**EXERCISE MATERIAL**
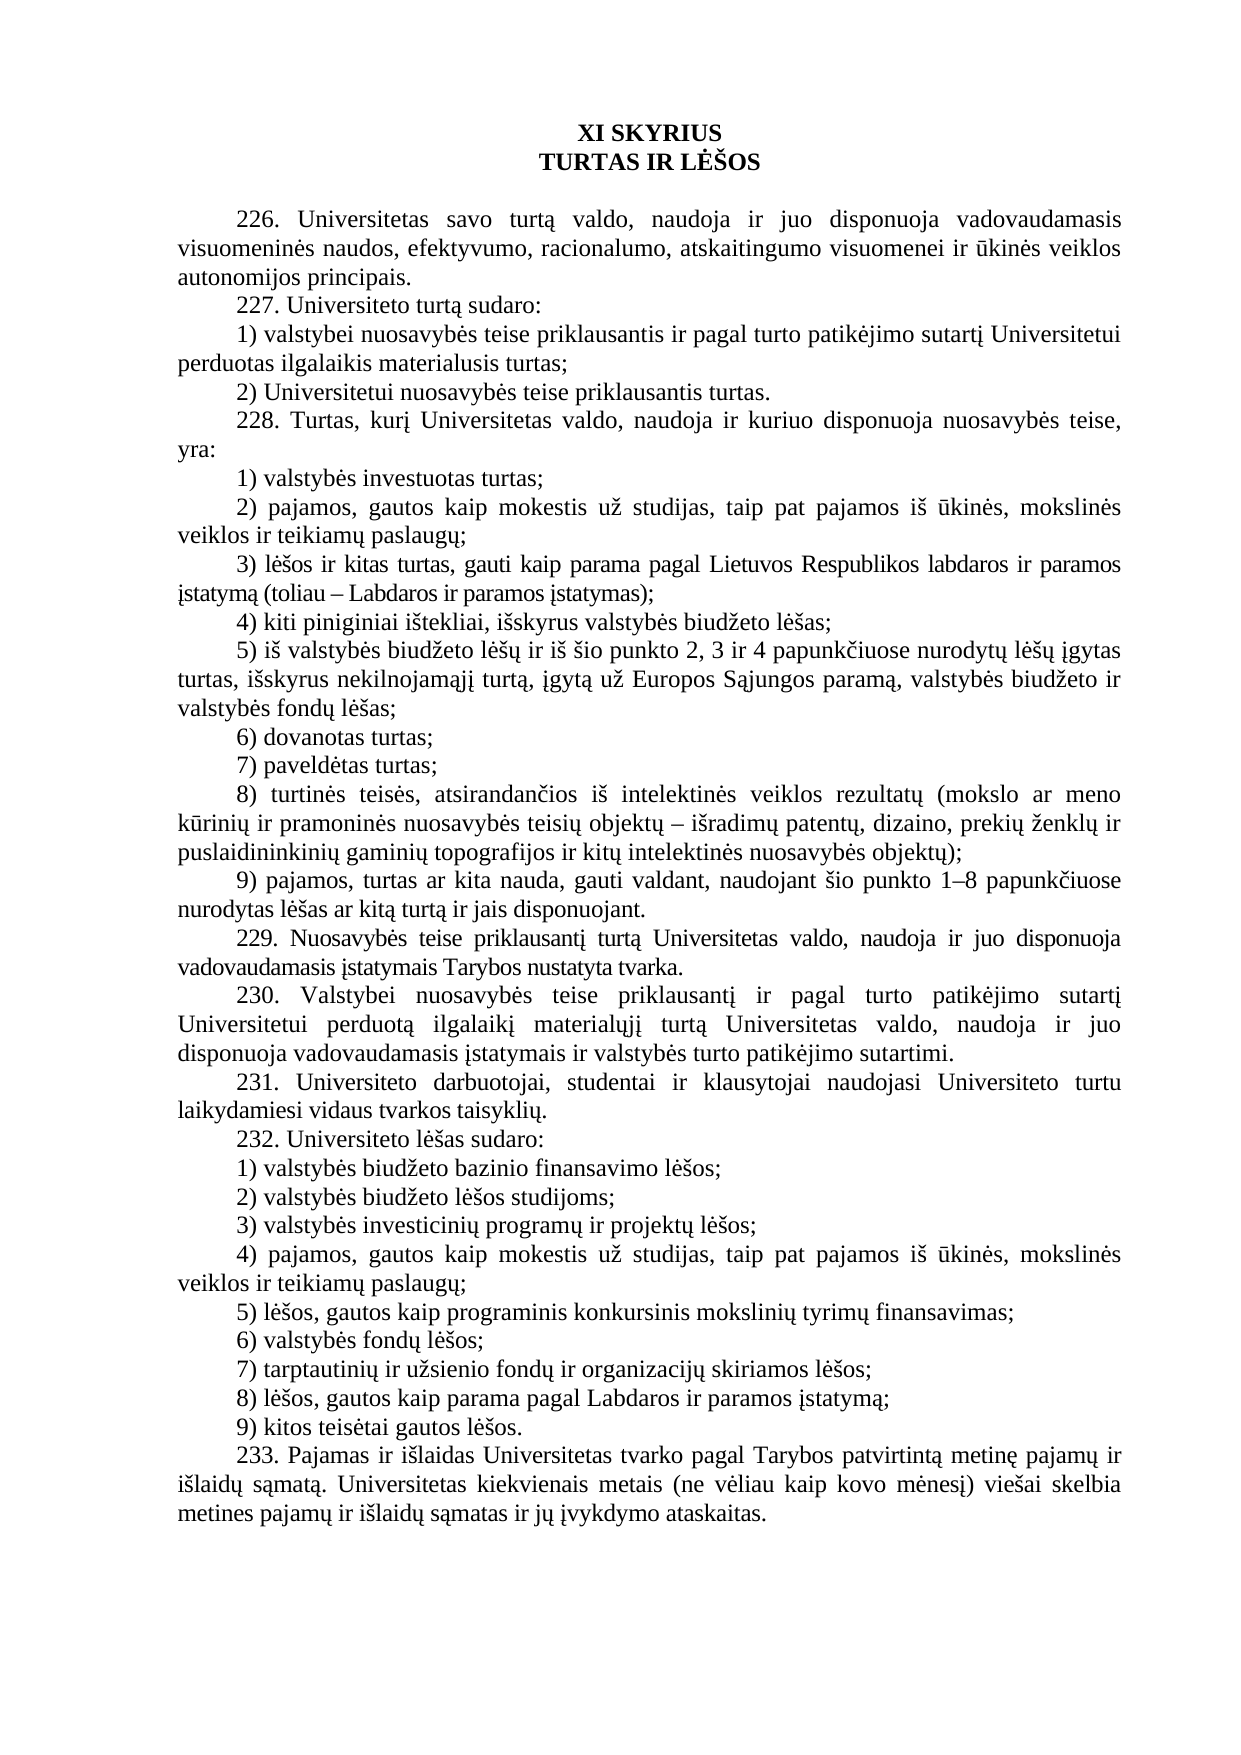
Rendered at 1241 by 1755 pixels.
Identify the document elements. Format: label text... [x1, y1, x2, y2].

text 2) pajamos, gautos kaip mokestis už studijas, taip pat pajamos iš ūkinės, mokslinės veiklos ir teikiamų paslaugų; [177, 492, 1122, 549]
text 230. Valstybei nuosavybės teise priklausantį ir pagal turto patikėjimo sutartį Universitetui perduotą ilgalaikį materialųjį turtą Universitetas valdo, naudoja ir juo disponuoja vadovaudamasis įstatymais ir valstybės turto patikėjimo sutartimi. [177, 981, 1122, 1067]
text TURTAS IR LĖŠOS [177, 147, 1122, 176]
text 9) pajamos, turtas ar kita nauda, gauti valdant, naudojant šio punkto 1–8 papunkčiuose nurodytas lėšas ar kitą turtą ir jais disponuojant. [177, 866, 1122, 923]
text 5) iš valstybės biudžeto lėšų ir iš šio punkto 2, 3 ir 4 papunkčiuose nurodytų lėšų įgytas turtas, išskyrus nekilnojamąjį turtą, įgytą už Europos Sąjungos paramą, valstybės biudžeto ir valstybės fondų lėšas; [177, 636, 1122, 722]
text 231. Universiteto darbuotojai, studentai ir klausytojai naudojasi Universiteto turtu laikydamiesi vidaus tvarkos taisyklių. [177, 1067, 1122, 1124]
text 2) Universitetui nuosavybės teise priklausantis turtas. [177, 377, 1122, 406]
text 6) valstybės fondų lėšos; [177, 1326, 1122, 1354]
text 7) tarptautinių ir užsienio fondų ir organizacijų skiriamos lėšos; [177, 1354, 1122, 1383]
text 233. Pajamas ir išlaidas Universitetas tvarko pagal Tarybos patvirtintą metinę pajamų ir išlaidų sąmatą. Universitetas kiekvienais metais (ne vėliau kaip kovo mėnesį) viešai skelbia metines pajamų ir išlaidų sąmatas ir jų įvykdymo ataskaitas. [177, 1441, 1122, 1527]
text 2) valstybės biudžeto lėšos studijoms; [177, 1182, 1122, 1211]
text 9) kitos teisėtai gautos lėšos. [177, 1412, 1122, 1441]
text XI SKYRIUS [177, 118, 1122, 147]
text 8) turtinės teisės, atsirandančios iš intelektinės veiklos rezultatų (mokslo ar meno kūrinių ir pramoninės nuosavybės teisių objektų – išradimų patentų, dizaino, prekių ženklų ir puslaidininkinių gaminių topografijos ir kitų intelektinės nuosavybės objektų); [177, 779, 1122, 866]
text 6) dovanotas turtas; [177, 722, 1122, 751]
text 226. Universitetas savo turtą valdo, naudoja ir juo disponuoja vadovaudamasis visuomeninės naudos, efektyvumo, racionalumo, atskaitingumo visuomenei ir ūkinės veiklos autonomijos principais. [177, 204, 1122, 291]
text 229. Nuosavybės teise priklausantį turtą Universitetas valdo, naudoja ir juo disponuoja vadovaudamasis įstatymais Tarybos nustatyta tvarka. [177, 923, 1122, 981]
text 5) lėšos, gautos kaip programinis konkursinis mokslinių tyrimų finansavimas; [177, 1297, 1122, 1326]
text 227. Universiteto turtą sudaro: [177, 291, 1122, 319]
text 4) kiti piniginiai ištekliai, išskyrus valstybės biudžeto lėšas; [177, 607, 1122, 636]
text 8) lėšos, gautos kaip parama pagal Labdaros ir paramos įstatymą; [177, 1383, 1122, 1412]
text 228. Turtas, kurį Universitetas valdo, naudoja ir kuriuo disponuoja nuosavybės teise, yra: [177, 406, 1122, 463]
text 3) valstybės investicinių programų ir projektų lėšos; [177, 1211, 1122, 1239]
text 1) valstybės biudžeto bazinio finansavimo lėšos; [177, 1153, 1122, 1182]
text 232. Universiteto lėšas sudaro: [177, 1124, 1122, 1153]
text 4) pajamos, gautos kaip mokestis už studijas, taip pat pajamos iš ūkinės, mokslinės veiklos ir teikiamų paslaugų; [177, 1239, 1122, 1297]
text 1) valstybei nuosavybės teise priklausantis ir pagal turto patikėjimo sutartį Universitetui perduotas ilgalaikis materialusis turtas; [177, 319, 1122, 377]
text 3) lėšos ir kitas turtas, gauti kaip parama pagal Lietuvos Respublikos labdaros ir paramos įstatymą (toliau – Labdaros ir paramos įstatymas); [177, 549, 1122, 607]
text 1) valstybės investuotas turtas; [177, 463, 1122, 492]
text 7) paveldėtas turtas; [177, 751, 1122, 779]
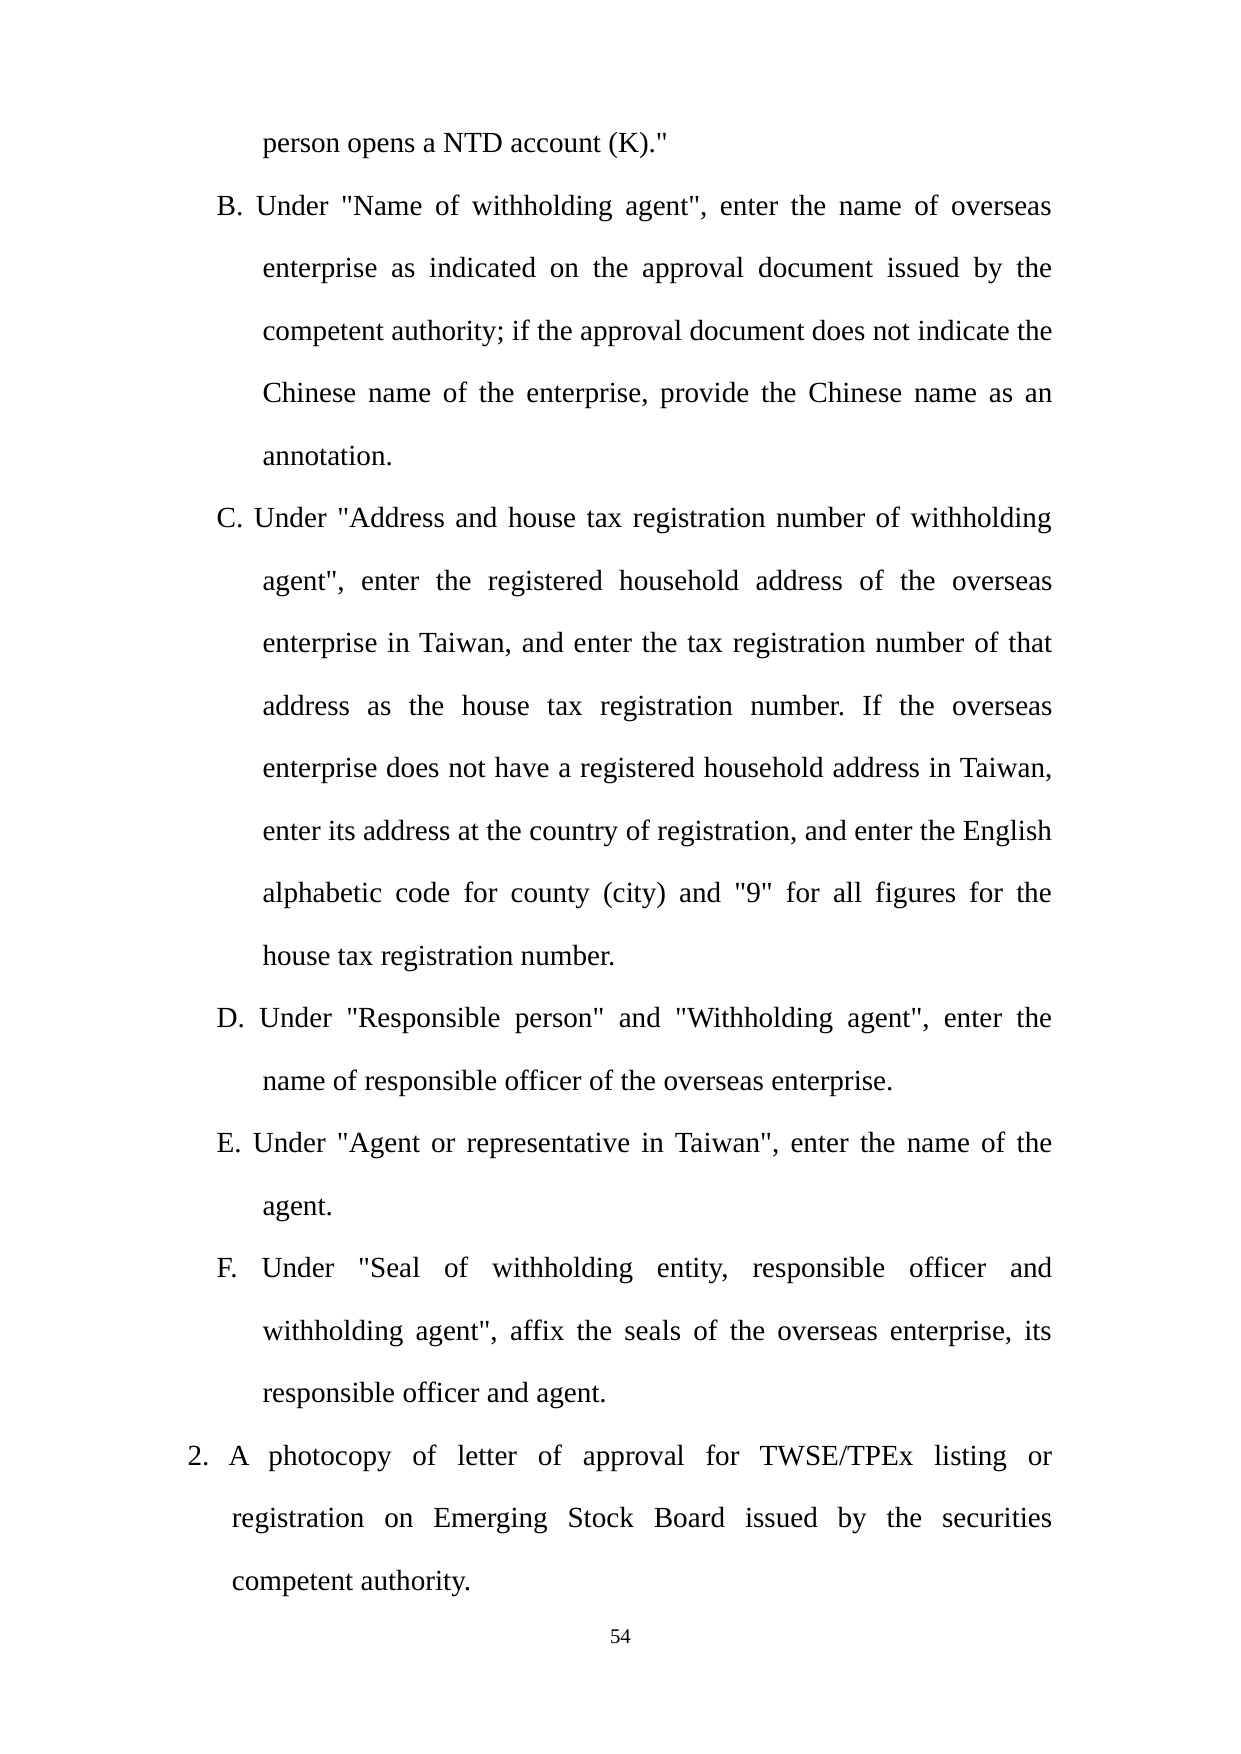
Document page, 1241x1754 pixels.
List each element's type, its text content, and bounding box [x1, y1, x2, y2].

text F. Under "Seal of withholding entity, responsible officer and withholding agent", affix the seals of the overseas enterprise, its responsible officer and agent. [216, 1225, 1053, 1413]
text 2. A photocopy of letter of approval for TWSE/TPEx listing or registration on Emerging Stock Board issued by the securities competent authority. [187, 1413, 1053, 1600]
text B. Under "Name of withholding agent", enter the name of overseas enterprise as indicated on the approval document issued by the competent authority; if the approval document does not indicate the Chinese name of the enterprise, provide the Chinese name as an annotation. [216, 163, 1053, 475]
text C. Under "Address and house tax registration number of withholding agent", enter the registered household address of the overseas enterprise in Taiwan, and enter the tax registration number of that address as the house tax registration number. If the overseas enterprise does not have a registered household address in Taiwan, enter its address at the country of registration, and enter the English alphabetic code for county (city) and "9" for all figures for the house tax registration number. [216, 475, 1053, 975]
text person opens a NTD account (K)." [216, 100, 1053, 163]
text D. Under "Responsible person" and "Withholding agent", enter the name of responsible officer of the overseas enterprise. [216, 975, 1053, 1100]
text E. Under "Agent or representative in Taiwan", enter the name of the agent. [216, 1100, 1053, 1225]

**STATED EXERCISE**
Reproduce the entire listing above line for line with no changes, leaving out the pictures.

**RESULT OF THE TASK**
Rendered at 1241 by 1755 pixels.
Identify the document elements. Format: label text... [x1, y1, x2, y2].

text 2) pajamos, gautos kaip mokestis už studijas, taip pat pajamos iš ūkinės, mokslinės veiklos ir teikiamų paslaugų; [177, 492, 1122, 549]
text 230. Valstybei nuosavybės teise priklausantį ir pagal turto patikėjimo sutartį Universitetui perduotą ilgalaikį materialųjį turtą Universitetas valdo, naudoja ir juo disponuoja vadovaudamasis įstatymais ir valstybės turto patikėjimo sutartimi. [177, 981, 1122, 1067]
text TURTAS IR LĖŠOS [177, 147, 1122, 176]
text 9) pajamos, turtas ar kita nauda, gauti valdant, naudojant šio punkto 1–8 papunkčiuose nurodytas lėšas ar kitą turtą ir jais disponuojant. [177, 866, 1122, 923]
text 5) iš valstybės biudžeto lėšų ir iš šio punkto 2, 3 ir 4 papunkčiuose nurodytų lėšų įgytas turtas, išskyrus nekilnojamąjį turtą, įgytą už Europos Sąjungos paramą, valstybės biudžeto ir valstybės fondų lėšas; [177, 636, 1122, 722]
text 231. Universiteto darbuotojai, studentai ir klausytojai naudojasi Universiteto turtu laikydamiesi vidaus tvarkos taisyklių. [177, 1067, 1122, 1124]
text 2) Universitetui nuosavybės teise priklausantis turtas. [177, 377, 1122, 406]
text 6) valstybės fondų lėšos; [177, 1326, 1122, 1354]
text 7) tarptautinių ir užsienio fondų ir organizacijų skiriamos lėšos; [177, 1354, 1122, 1383]
text 233. Pajamas ir išlaidas Universitetas tvarko pagal Tarybos patvirtintą metinę pajamų ir išlaidų sąmatą. Universitetas kiekvienais metais (ne vėliau kaip kovo mėnesį) viešai skelbia metines pajamų ir išlaidų sąmatas ir jų įvykdymo ataskaitas. [177, 1441, 1122, 1527]
text 2) valstybės biudžeto lėšos studijoms; [177, 1182, 1122, 1211]
text 9) kitos teisėtai gautos lėšos. [177, 1412, 1122, 1441]
text XI SKYRIUS [177, 118, 1122, 147]
text 8) turtinės teisės, atsirandančios iš intelektinės veiklos rezultatų (mokslo ar meno kūrinių ir pramoninės nuosavybės teisių objektų – išradimų patentų, dizaino, prekių ženklų ir puslaidininkinių gaminių topografijos ir kitų intelektinės nuosavybės objektų); [177, 779, 1122, 866]
text 6) dovanotas turtas; [177, 722, 1122, 751]
text 226. Universitetas savo turtą valdo, naudoja ir juo disponuoja vadovaudamasis visuomeninės naudos, efektyvumo, racionalumo, atskaitingumo visuomenei ir ūkinės veiklos autonomijos principais. [177, 204, 1122, 291]
text 229. Nuosavybės teise priklausantį turtą Universitetas valdo, naudoja ir juo disponuoja vadovaudamasis įstatymais Tarybos nustatyta tvarka. [177, 923, 1122, 981]
text 5) lėšos, gautos kaip programinis konkursinis mokslinių tyrimų finansavimas; [177, 1297, 1122, 1326]
text 227. Universiteto turtą sudaro: [177, 291, 1122, 319]
text 4) kiti piniginiai ištekliai, išskyrus valstybės biudžeto lėšas; [177, 607, 1122, 636]
text 8) lėšos, gautos kaip parama pagal Labdaros ir paramos įstatymą; [177, 1383, 1122, 1412]
text 228. Turtas, kurį Universitetas valdo, naudoja ir kuriuo disponuoja nuosavybės teise, yra: [177, 406, 1122, 463]
text 3) valstybės investicinių programų ir projektų lėšos; [177, 1211, 1122, 1239]
text 1) valstybės biudžeto bazinio finansavimo lėšos; [177, 1153, 1122, 1182]
text 232. Universiteto lėšas sudaro: [177, 1124, 1122, 1153]
text 4) pajamos, gautos kaip mokestis už studijas, taip pat pajamos iš ūkinės, mokslinės veiklos ir teikiamų paslaugų; [177, 1239, 1122, 1297]
text 1) valstybei nuosavybės teise priklausantis ir pagal turto patikėjimo sutartį Universitetui perduotas ilgalaikis materialusis turtas; [177, 319, 1122, 377]
text 3) lėšos ir kitas turtas, gauti kaip parama pagal Lietuvos Respublikos labdaros ir paramos įstatymą (toliau – Labdaros ir paramos įstatymas); [177, 549, 1122, 607]
text 1) valstybės investuotas turtas; [177, 463, 1122, 492]
text 7) paveldėtas turtas; [177, 751, 1122, 779]
Document page, 1241x1754 pixels.
List each element's type, its text content, and bounding box [x1, y1, x2, y2].

text F. Under "Seal of withholding entity, responsible officer and withholding agent", affix the seals of the overseas enterprise, its responsible officer and agent. [216, 1225, 1053, 1413]
text 2. A photocopy of letter of approval for TWSE/TPEx listing or registration on Emerging Stock Board issued by the securities competent authority. [187, 1413, 1053, 1600]
text B. Under "Name of withholding agent", enter the name of overseas enterprise as indicated on the approval document issued by the competent authority; if the approval document does not indicate the Chinese name of the enterprise, provide the Chinese name as an annotation. [216, 163, 1053, 475]
text C. Under "Address and house tax registration number of withholding agent", enter the registered household address of the overseas enterprise in Taiwan, and enter the tax registration number of that address as the house tax registration number. If the overseas enterprise does not have a registered household address in Taiwan, enter its address at the country of registration, and enter the English alphabetic code for county (city) and "9" for all figures for the house tax registration number. [216, 475, 1053, 975]
text person opens a NTD account (K)." [216, 100, 1053, 163]
text D. Under "Responsible person" and "Withholding agent", enter the name of responsible officer of the overseas enterprise. [216, 975, 1053, 1100]
text E. Under "Agent or representative in Taiwan", enter the name of the agent. [216, 1100, 1053, 1225]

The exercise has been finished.